Map cross-functional business processes and identify data locations.
Define data models based on query/export interfaces and reporting requirements.
Develop data pipelines to consolidate, transform, and ensure data quality.
Collaborate with Business Analysts to address key business questions.
Review and evaluate the organization’s current and desired state of Data Governance.
Develop data products aligned with robust data governance principles.
Establish a medallion-style definition for data in the data lake, enabling easy identification of authoritative data sources for analytics.
Review, edit, and occasionally author new data pipelines.

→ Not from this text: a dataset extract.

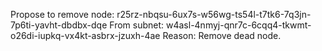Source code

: Propose to remove node: r25rz-nbqsu-6ux7s-w56wg-ts54l-t7tk6-7q3jn-7p6ti-yavht-dbdbx-dqe
From subnet: w4asl-4nmyj-qnr7c-6cqq4-tkwmt-o26di-iupkq-vx4kt-asbrx-jzuxh-4ae
Reason: Remove dead node.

Implement unit tests for newly developed pipelines.
Provide guidance on continuous integration and continuous deployment (CICD) processes related to data pipeline development.
Act as a consultant to the business for ad-hoc analytic queries executed via Looker.
Enable data-driven decision-making by providing expert guidance on data consumption and newly developed capabilities like data products.
Establish gold-standard data sources.
Implement data cleanliness pipelines and processes.
Formalize model review and ownership processes.
Publish access and interfaces to gold data through formal data products.
What are we looking for?
Bachelor's degree in Computer Science, Engineering, or related field.
4+ years experience as a Data Architect with a focus on data governance.
Strong proficiency in mapping business processes and defining data models.
Expertise in developing and managing data pipelines, particularly in a DataBricks' DeltaLake format.
Experience with Spark and Airflow for orchestration.
Familiarity with Looker for analytics.
Knowledge of best practices in unit testing and CICD for data pipelines.
Excellent communication and collaboration skills.
You will be preferred if:
AWS Data Analytics Speciality Certification
Experience with Agile development methodology
Bachelor's degree in Computer Science